Other languages: Spanish
OList is a complete ecosystem of digital services for online sales. It's mission is to promote digital retail commerce and provide real growth opportunities to all types of companies, eliminating obstacles and helping entrepreneurs for their space on the internet.
In this context, we are entrusted with consulting and product development work based on a set of data provided by Olist. These correspond to the period of time between 2016 and 2018 and contain information related to the Sales, Logistics and Marketing Departments.
We assume the task of converting the raw company data into valuable information for improving decision-making process, increasing the profits and the quality of the company's service.
We have implemented an automated pipeline for the ETL process. In addition, each component of the project runs as a Docker container, contributing to the scalability and portability of the system.
By using the Streamlit framework in Python, we have built a dashboard to monitor KPIs and critical aspects of the business model, helping with the decision-making process.
Additionally, to put machine learning models into operation, we have designed a web app to meet the needs in the areas of sales, marketing, and logistics. Specifically, we have implemented time series models for sales predictions, recommendation models based on content and collaborative filtering, and a regression model to estimate product delivery time.
This repository has an organized structure to facilitate project management. The main folders and their content are described below:
.
└── etapas_del_proyecto
└── etapa_1
└── etapa_2
└── etapa_3
This folder contains reports on the progress of the project in its different stages. Each stage is contained in a folder for easy management.
.
└── data_warehouse
└── apache_airflow
└── datasets
└── datasets_incremental
└── etl_module
This folder contains everything related to the Apache Airflow implementation, the original project datasets, the datasets generated for the incremental load tests, and the ETL module developed in Python.
.
└── dashboard
└── app
This folder contains the application developed in Streamlit that allows the visualization of the data.
.
└── machine_learning
└── app
└── models
└── notebooks
This folder contains the Python notebooks used for testing and building Machine Learning (ML) models, the generated models, and the application developed in Streamlit to test the ML models.

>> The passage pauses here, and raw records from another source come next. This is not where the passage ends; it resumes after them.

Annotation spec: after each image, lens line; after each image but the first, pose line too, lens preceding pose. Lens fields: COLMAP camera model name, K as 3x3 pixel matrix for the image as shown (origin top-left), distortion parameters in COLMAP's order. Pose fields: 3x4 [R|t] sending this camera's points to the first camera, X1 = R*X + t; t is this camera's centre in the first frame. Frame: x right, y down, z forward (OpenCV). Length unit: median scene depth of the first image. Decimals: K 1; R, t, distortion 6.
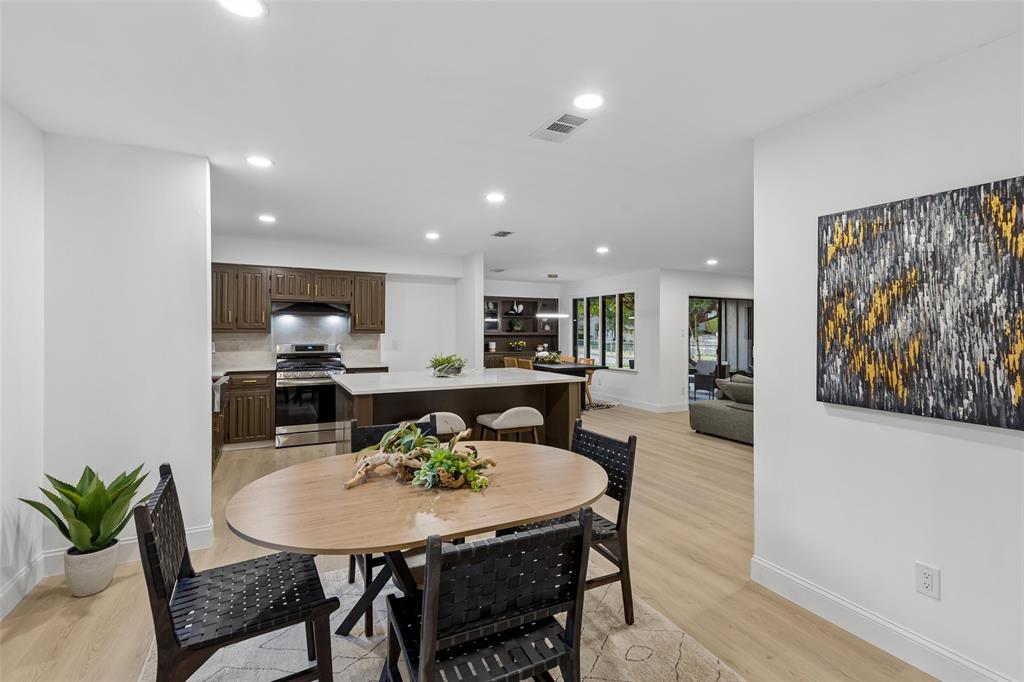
lens RADIAL K [[462.8, 0, 514.2], [0, 462.8, 330.0], [0, 0, 1]] dist [0.001861, 0.020532]
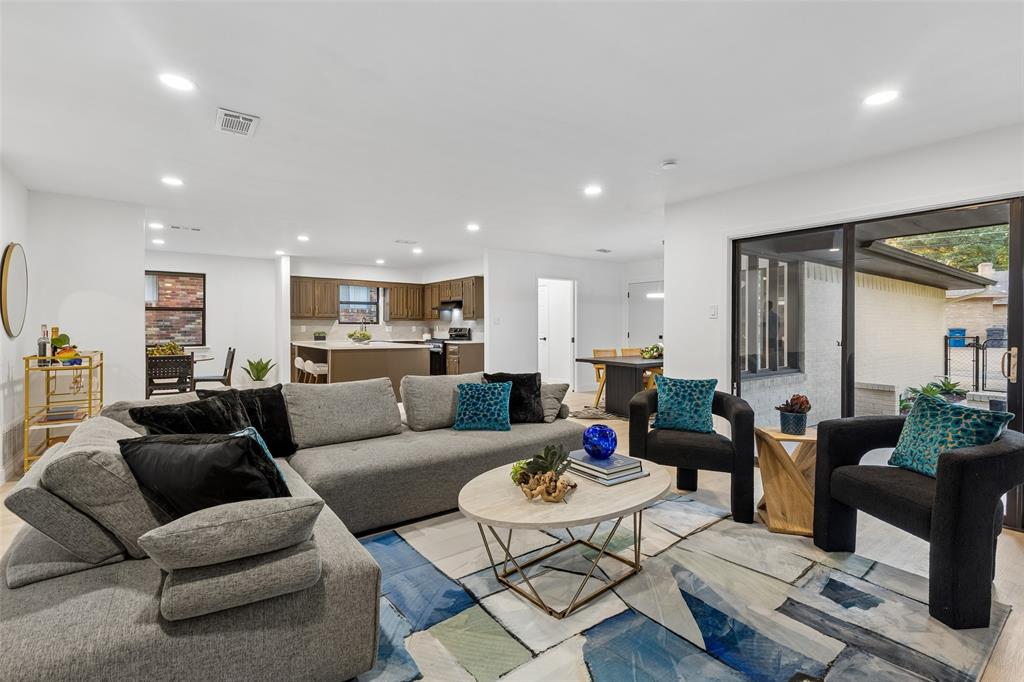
lens RADIAL K [[462.8, 0, 514.2], [0, 462.8, 330.0], [0, 0, 1]] dist [0.001861, 0.020532]
pose [[0.174427, 0.001202, -0.984669, 1.101651], [-0.000178, 0.999999, 0.001189, 0.035721], [0.984670, -0.000032, 0.174427, 0.889786]]
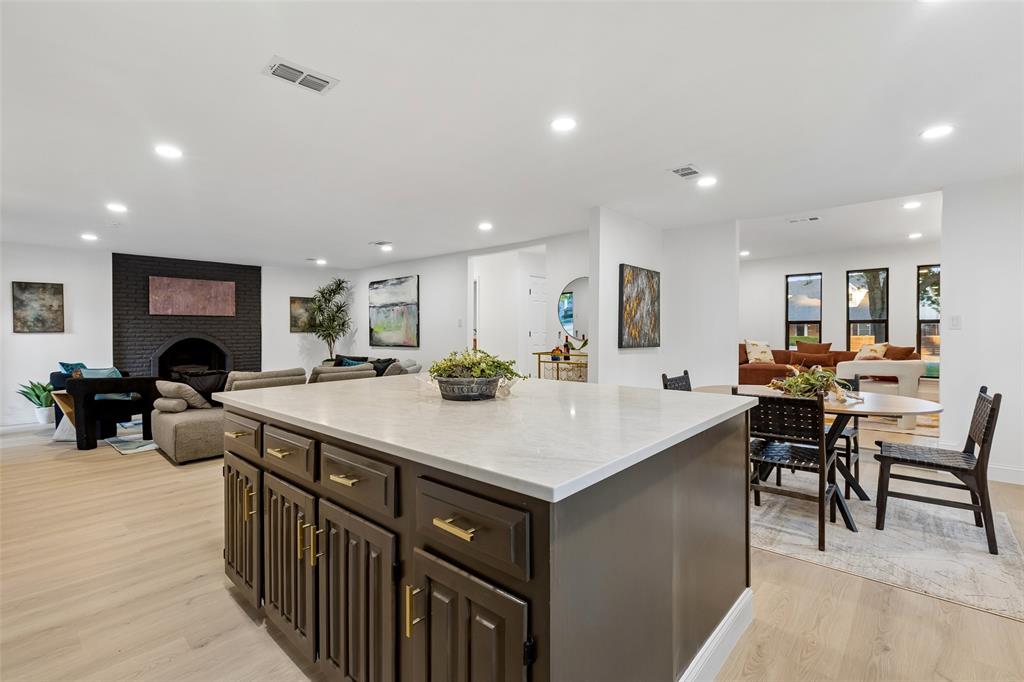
lens RADIAL K [[462.8, 0, 514.2], [0, 462.8, 330.0], [0, 0, 1]] dist [0.001861, 0.020532]
pose [[-0.365618, -0.001851, 0.930763, -0.419314], [-0.000106, 0.999998, 0.001947, 0.022802], [-0.930765, 0.000613, -0.365618, 0.807510]]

The project has been developed using Docker, so the installation is simple. Follow the steps below to run the project:
-
Clone the repository:
git clone https://github.com/agusdm97/PF-DTS05-E-COMMERCE-OLIST.git
-
Navigate to the root folder of the project:
cd PF-DTS05-E-COMMERCE-OLIST
-
Run the following command to run the docker containers:
⚠️ WARNING: The next step can be stressful for some computers. Please be assured you have enough memory and processing resources before executing this command.docker-compose up -d
Once the containers are working correctly you must follow the following steps:
- Enter to MinIO and upload the datasets:
This can be achieved by entering the following link MinIO, you must enter with the user root
and the password password
. After logging in, a bucket called airflow
has to be created and the datasets have to be loaded.
- Enter to Airflow and activate the DAG:
This can be achieved by entering the following link Airflow, you must enter with the user root
and the password password
. After entering, you have to enter the DAG called initial_load
and activate it.
- Enter to the Dashboard and the Machine Learning app:
Once the previous step is finished, you can access the Dashboard to view the data and the App-ML to explore the ML models.